Elsewhere in Justice, Bureau of Prisons issued a memorandum to senior leadership earlier this year noting they had to take on more than $400 million in new expenses—due to a governmentwide 5.2% pay increase and inflation—without receiving any new funding to pay for it. The bureau must prioritize hiring, acting Deputy Director Kathleen Toomey said, but should cut costs related to travel, training, overtime and hiring incentives.
Aaron McGlothin, a corrections officer at a federal prison in Mendota, California, who represents employees there through the local chapter of the American Federation of Government Employees, said leadership has said it wants to fill the dozens of vacancies at his facility but has yet to put forward a concentrated effort to do so.
Instead, the facility has reinstituted “augmentation”—the process by which the bureau taps cooks, teachers and other prison staff to serve in correctional officer roles (for which they have been trained)—to reduce overtime costs. In a report accompanying the most recent appropriations package, Congress directed the bureau to ensure non-correctional officers spend at least 90% of their time in their normal duties. Lawmakers added that augmentation “stretches correctional facility staff too thin, leading to unsafe conditions for both staff and inmates.” The strain on employees is causing some to seek other federal jobs or retire, McGlothin said, who added that people “are leaving in droves” and “running from this agency.”
“We’re hurting really bad across the board,” he said. “We need staff.”
The Social Security Administration is similarly looking to slash overtime costs. Administrator Martin O’Malley has warned for months that the agency desperately requires additional funding and ongoing flat funding would require a hiring freeze and shedding staff that would lead to its smallest workforce in 50 years. O’Malley and the White House sought a funding boost for SSA as part of the CR that is now in effect, but Congress declined to provide one. The agency is only recently coming off a hiring freeze that it implemented in 2023.
For now, an agency spokesman told Government Executive, SSA “must operate conservatively” and “restrict hiring to critical targeted areas.” It is also reducing overtime to cut costs to historically low levels, meaning more customers waiting in lobbies and workloads going unfinished.
The Education Department is taking another approach to reduce its workforce costs: the agency plans on offering early retirement and buyout incentives, as was first reported by Federal News Network. A department official told Government Executive the early retirement and buyouts would “help manage budget constraints while minimizing the impact to our work.” The department is taking a forward-looking approach, the official said, meaning it is “continuing to recruit positions” while assessing its budget reality and its skill needs for the future.
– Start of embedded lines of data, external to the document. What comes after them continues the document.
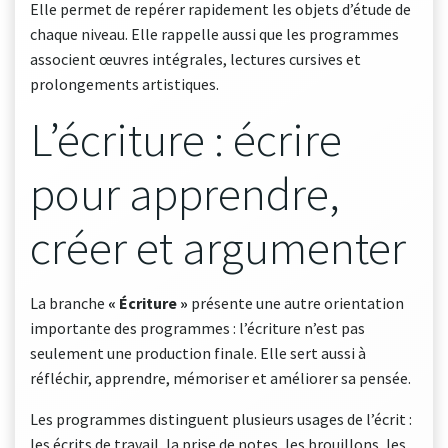
Elle permet de repérer rapidement les objets d’étude de
chaque niveau. Elle rappelle aussi que les programmes
associent œuvres intégrales, lectures cursives et
prolongements artistiques.
L’écriture : écrire
pour apprendre,
créer et argumenter
La branche
« Écriture »
présente une autre orientation
importante des programmes : l’écriture n’est pas
seulement une production finale. Elle sert aussi à
réfléchir, apprendre, mémoriser et améliorer sa pensée.
Les programmes distinguent plusieurs usages de l’écrit :
les écrits de travail, la prise de notes, les brouillons, les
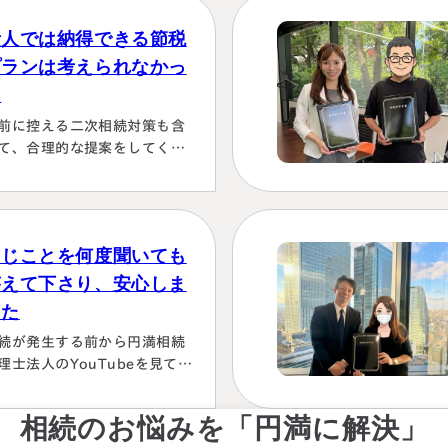
た場合にはしっかり対応しま
素人では納得できる節税
！！」と、少しの躊躇もな
、一切のガード文言も言わす
プランは考えられなかっ
、まっすぐこちらの目をしっ
た
り見て言ってくださり、 税金
前に控える二次相続対策も含
この方にすべておまかせする
て、合理的な提案をしてくだ
かない！！と、私も思わず
った。名義有価証券の取り扱
お願いします！」としか言え
も含めて、素人では納得でき
い位、安心…
節税プランは考えられなかっ
から。
同じことを何度聞いても
答えて下さり、安心しま
した
続が発生する前から円満相続
理士法人のYouTubeを見て勉
していましたが、実際に税額
色々な控除や特例を駆使して
相続のお悩みを「円満に解決」
算していくのは非常に困難で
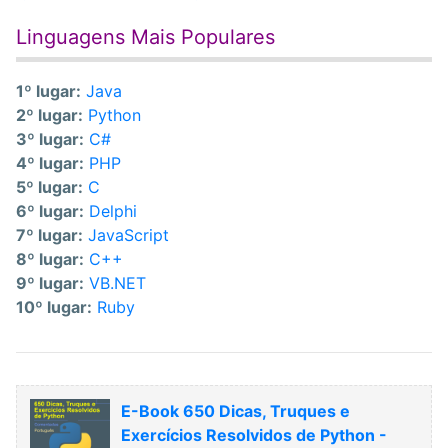
Linguagens Mais Populares
1º lugar:
Java
2º lugar:
Python
3º lugar:
C#
4º lugar:
PHP
5º lugar:
C
6º lugar:
Delphi
7º lugar:
JavaScript
8º lugar:
C++
9º lugar:
VB.NET
10º lugar:
Ruby
E-Book 650 Dicas, Truques e
Exercícios Resolvidos de Python -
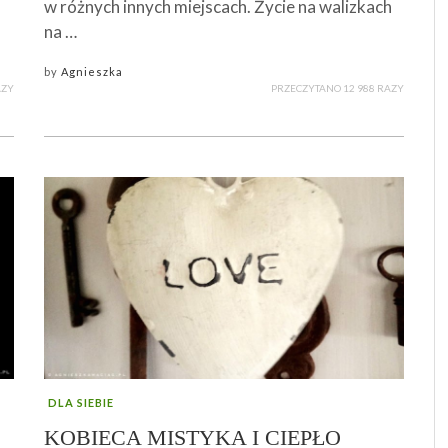
w różnych innych miejscach. Życie na walizkach
na …
by
Agnieszka
PRZECZYTANO 12 988 RAZY
AZY
DLA SIEBIE
KOBIECA MISTYKA I CIEPŁO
Agencies are set to figure out their fiscal 2025 fates in the coming weeks. The current stopgap funding bill is set to expire Dec. 20, though lawmakers have yet to agree to stick to even the modest 1% funding boost provided by the budget deal as part of the Fiscal Responsibility Act.
Last month, Moore, the Forest Service chief, held an agency-wide meeting to inform them of his decision to implement a partial hiring freeze. He sought to reassure them by emphasizing their decisions were not unique.
“We're not alone in doing this,” Moore said. “There are many other agencies having these discussions as well. They're happening all across the federal government right now.”
This story has been updated with comment from the State Department, including which bureaus were excluded from reduced hiring caps.